Law of Large Number¶

The reason the p-values concentrate towards the true p-value is that the emprical distribution under the null is better approximates by increasing the number of simulations. More is better!

In [16]:
t1 = Table().with_columns("Number of Heads", simulate_null(100, 200),
                           "Simulation Size", 100)
t2 = Table().with_columns("Number of Heads", simulate_null(100_000, 200),
                           "Simulation Size", 100_000)
t1.append(t2).hist(group='Simulation Size', bins=np.arange(70.5, 131, 1))







The Importance of Sample Size¶

Larger samples give us more information about the population and also allow us to test more subtle differences.

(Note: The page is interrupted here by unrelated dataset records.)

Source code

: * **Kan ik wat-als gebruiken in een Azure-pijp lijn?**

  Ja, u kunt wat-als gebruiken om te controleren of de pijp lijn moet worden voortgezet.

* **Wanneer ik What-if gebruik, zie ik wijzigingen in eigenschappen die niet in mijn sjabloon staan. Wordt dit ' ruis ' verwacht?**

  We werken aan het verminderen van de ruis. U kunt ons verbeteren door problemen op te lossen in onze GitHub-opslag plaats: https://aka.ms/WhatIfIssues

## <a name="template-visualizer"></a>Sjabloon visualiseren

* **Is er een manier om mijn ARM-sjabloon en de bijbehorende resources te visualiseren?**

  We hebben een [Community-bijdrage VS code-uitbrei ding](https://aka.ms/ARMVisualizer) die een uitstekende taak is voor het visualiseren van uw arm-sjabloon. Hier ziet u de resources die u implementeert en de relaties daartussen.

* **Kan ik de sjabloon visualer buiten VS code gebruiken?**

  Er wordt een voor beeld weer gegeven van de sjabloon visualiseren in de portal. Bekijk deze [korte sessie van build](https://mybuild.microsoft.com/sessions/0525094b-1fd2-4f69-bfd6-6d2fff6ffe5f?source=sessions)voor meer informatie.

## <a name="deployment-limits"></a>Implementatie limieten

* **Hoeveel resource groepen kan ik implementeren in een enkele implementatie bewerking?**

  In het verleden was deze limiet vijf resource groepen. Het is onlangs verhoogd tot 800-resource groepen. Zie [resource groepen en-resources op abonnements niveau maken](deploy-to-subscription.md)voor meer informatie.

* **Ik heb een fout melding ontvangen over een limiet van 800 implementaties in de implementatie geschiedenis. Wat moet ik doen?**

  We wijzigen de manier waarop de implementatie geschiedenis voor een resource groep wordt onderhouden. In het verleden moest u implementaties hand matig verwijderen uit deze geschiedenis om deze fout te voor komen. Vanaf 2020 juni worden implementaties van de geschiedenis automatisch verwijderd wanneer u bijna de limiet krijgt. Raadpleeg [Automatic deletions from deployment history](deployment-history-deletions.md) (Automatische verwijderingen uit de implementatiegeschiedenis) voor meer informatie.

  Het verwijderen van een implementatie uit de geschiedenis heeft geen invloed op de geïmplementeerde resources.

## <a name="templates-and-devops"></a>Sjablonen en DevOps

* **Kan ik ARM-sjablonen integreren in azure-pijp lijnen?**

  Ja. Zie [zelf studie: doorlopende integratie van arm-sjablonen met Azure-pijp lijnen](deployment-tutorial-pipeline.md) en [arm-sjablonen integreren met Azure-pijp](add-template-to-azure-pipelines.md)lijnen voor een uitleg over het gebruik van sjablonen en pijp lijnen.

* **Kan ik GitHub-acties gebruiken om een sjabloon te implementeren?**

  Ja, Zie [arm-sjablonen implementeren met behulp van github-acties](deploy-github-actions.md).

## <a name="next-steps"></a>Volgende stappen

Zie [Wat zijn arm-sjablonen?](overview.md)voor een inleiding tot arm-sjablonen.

Suppose that the true proportion of people who prefer Super Soda is 45%

In [17]:
true_proportion = 0.45
true_distribution = make_array(true_proportion, 1 - true_proportion)
true_distribution
Out[17]:
array([ 0.45,  0.55])

Taste tests with 200 people will give varioius numbers of people who prefer Super Soda

In [18]:
sample_size = 200
sample_proportions(sample_size, true_distribution) * sample_size
Out[18]:
array([  89.,  111.])
In [19]:
# If you run a taste test for 200 people, what might you conclude?
def run_experiment(num_simulations, sample_size, true_proportion):
    # Collect data
    true_distribution = make_array(true_proportion, 1 - true_proportion)
    taste_test_results = sample_proportions(sample_size, true_distribution) * sample_size
    observed_stat_from_this_sample = taste_test_results.item(0)
    
    # Conduct hypothesis test
    p_value = run_test(num_simulations, sample_size, observed_stat_from_this_sample)
    return p_value

run_experiment(10000, 200, 0.45)
Out[19]:
0.3146

Try using different values for the true_proportion and sample size. What happens to as the true proportion gets closer to 0.5? What happens if we increase the sample size.

In [20]:
# Let's imagine running our taste test over and over again to see how often we reject the null
true_proportion = 0.45
sample_size = 100
p_values = make_array()
for k in np.arange(100):
    p_value = run_experiment(1000, sample_size, true_proportion)
    p_values = np.append(p_values, p_value)
Table().with_column('P-value', p_values).hist(0, right_end=0.05, bins=np.arange(0,1,0.1))
print("Percent that correctly reject the null", 100*np.mean(p_values <= 0.05))
Percent that correctly reject the null 27.0
In [ ]: